··· Page text
It does not do to dwell on dreams...

  • 2016

    Kitting out my workshop

    I officially started Oswald guitars when I bought a house with a large enough backyard to build a proper workshop. To finance my workshop I sold nearly all the guitars, amps and pedals I had accumulated over the years. It was painful, but still one of the best decisions I’ve ever made.

  • 2017

    Dave Simpson

    As you can imagine, it’s not easy to get the word out when every free moment is spent locked away in a workshop building guitars. Here is where Dave comes in; I found this amazing and quirky guitarist on YouTube with these ‘sound like John Frusciante’ lessons. I thought I’d drop him an email and see if he’d let me build him a guitar to use and abuse however he liked. Dave loved the guitar, and from here, my online exposure when through the roof.

  • 2018

    Improving my workflow

    The years after that where spent building and slowly and steadily improving the workshop. By the summer of 2018 I had such a solid stream of orders coming in that I thought I’d better cut back on my teaching hours. I used to teach full time and try to keep up with my business in the evening hours and the weekends. Moving to teaching only four days a week gave me the room to take on more orders and focus on guitar building even more.

  • 2018

    Building with friends

    Over the years, friends visited my workshop, some even to build themselves a guitar – either to enjoy the building process or because they "needed" a new guitar... It turns out with the right equipment and step by step guidance, and a lot of patience, nearly anyone can build something playable! I might want to offer similar courses to the wider public one day.

  • 2019

    Danish Pete and That Pedal Show

    “Metallic purple is a very cool colour for a guitar, but I think shell pink is great as well.” That was kind of the internal monologue I had before I contacted Peter Honoré, about maybe sending him one of my guitars. I’d been a faithful watcher of the Andertons YouTube channel and pretty much enjoyed every Danish Pete feature there. I was very happy to read Pete’s reply – and over the moon when he told me that he’d take my guitar to his upcoming TPS session. That was amazing!

  • 2019

    Crazy times

    This triggered a pretty wild building schedule – even by my standards, the time demands were ran completely out of control after this. From this point on, every single free moment was spent building. In the summer of 2019 Tom started helping me – he is here about once a week to help me sand, clean, and keep me sane.

  • 2020

    What's next?

    Next year I hope to find a balance between my teaching, the other job which I love, my guitar building – and I would like to have some sort of social life again. I’ve neglected friends and family for quite some time now – and it would be nice to have a day off in the week! I’m planning to move shop as my big backyard is getting too small. Also I’d like to make some changes to the building process that will make it easier for me to take on these large order numbers while delivering consistently high-standard instruments to you guys.

  • 2022

    This

    These past few years I've survided the pandemic, Tom is working more hours as a teacher. so we still hang out loads, less at the shop though, I've moved to a propper workshop, gotten a whole load of new tools and finally have figured out how to edit my website.....
    So I do plan on updating this shortly!
······
··· Dataset section
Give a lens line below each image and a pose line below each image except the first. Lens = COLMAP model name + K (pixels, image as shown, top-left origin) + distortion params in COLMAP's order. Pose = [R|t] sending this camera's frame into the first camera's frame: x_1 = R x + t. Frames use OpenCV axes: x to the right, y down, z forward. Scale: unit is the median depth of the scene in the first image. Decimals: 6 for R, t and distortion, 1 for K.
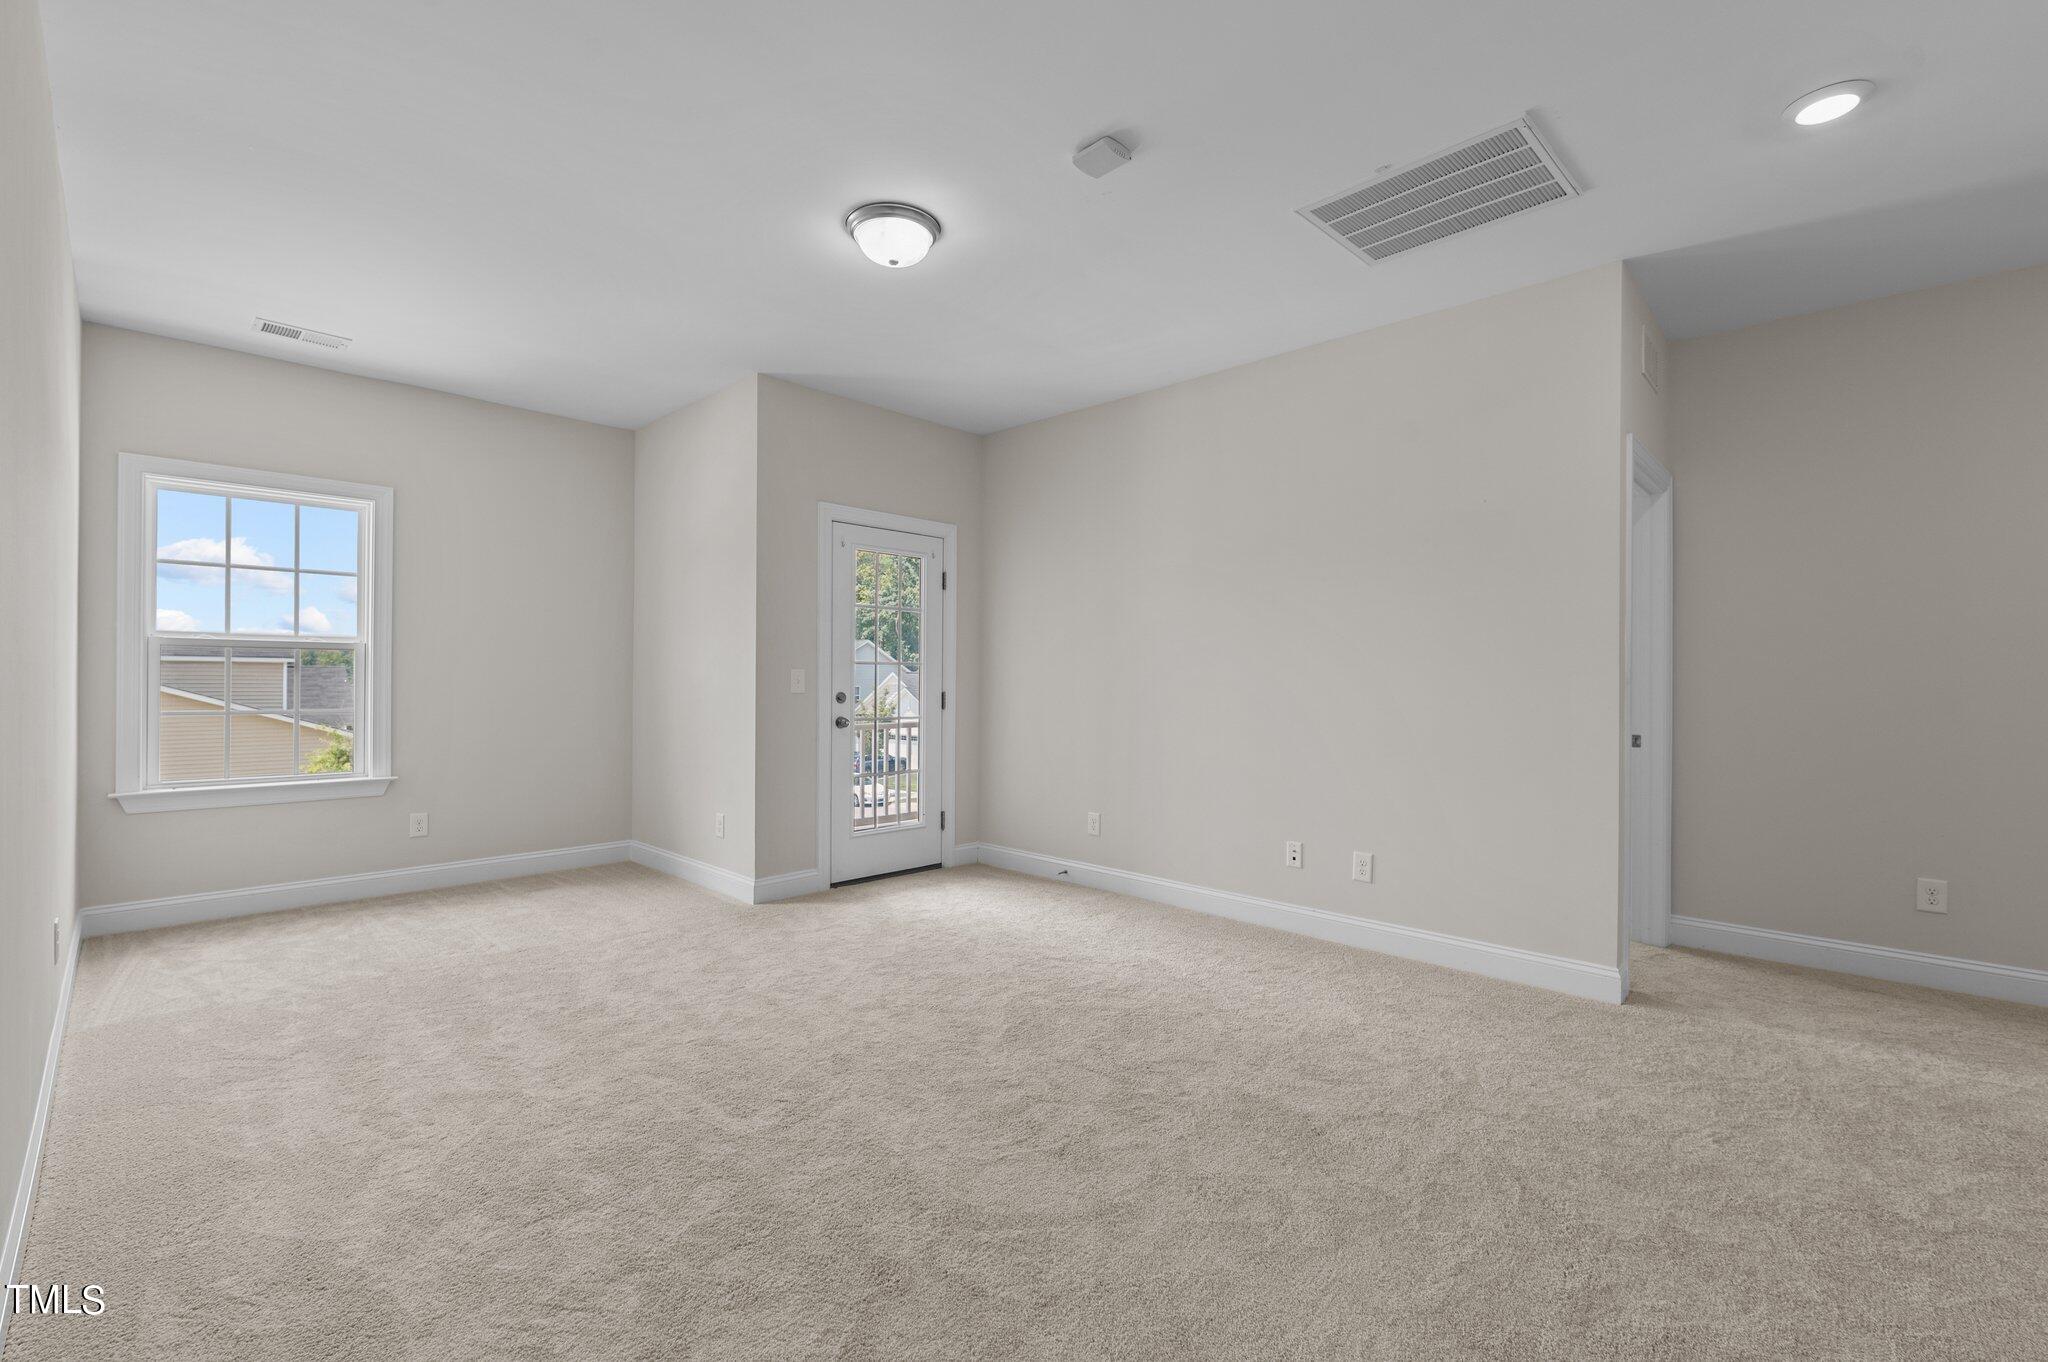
lens RADIAL K [[879.0, 0, 1019.2], [0, 879.0, 661.4], [0, 0, 1]] dist [-0.001262, -0.000150]
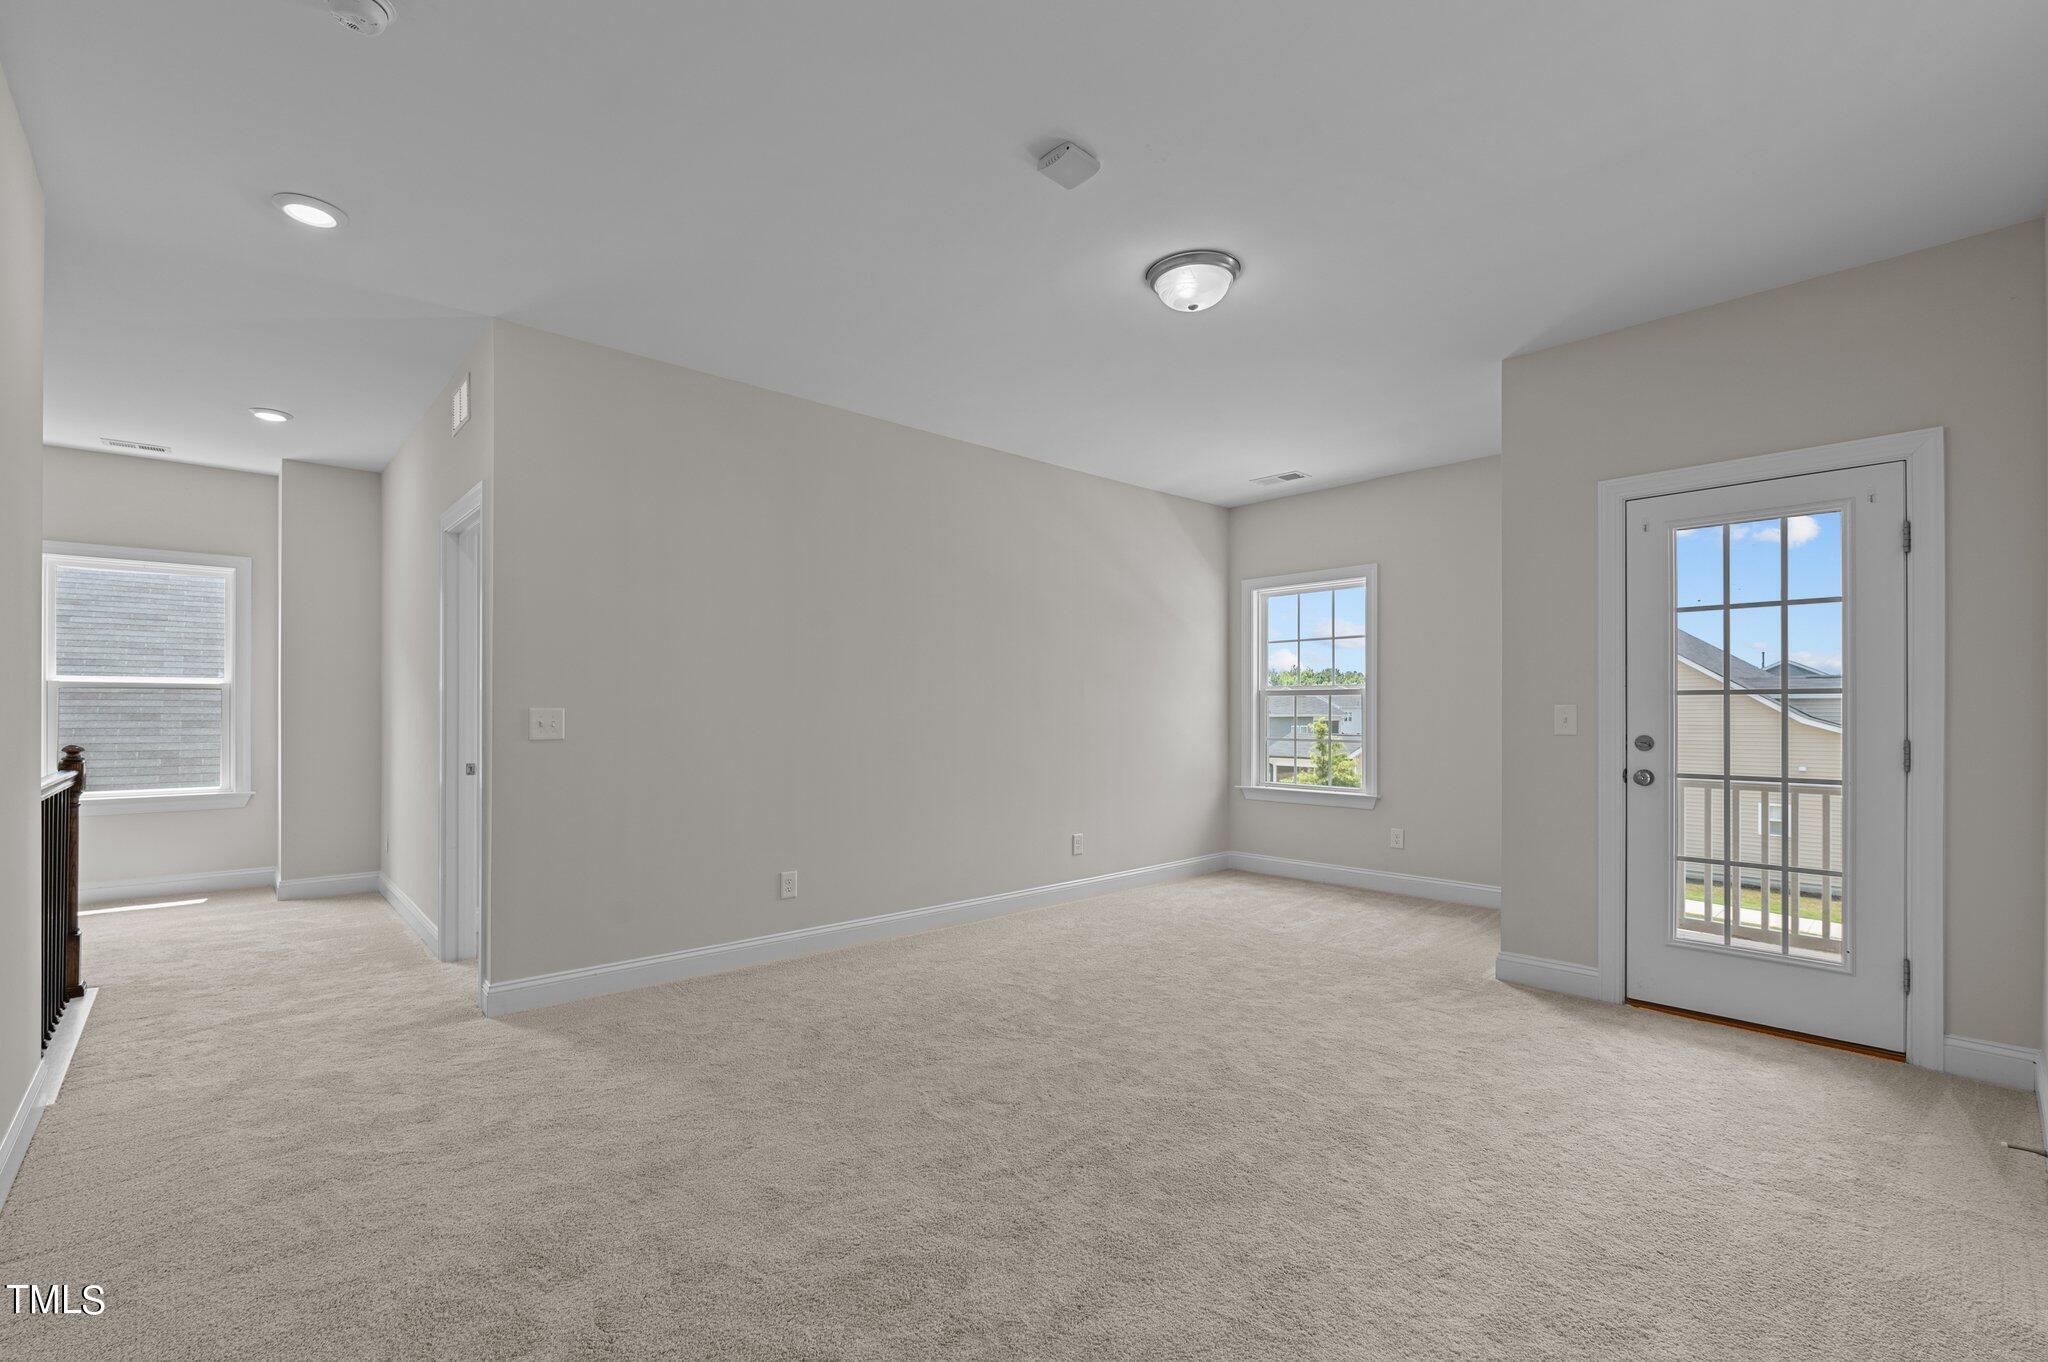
lens RADIAL K [[909.0, 0, 1024.0], [0, 909.0, 681.0], [0, 0, 1]] dist [0.002362, 0.000338]
pose [[-0.054165, -0.038285, -0.997798, 0.600230], [0.023241, 0.998946, -0.039591, 0.008808], [0.998261, -0.025334, -0.053219, 0.566890]]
······
Exercise set:
A) In the workshop timeline, what did the builder sell to pay for the workshop?
B) Quote the workshop timeline word for word, starting at "Crazy times" and ending at "What's next?".
Rely only on the workshop timeline for these.

Solved tasks:
A) Nearly all the guitars, amps and pedals accumulated over the years.

B)
Crazy times

    This triggered a pretty wild building schedule – even by my standards, the time demands were ran completely out of control after this. From this point on, every single free moment was spent building. In the summer of 2019 Tom started helping me – he is here about once a week to help me sand, clean, and keep me sane.

  • 2020

    What's next?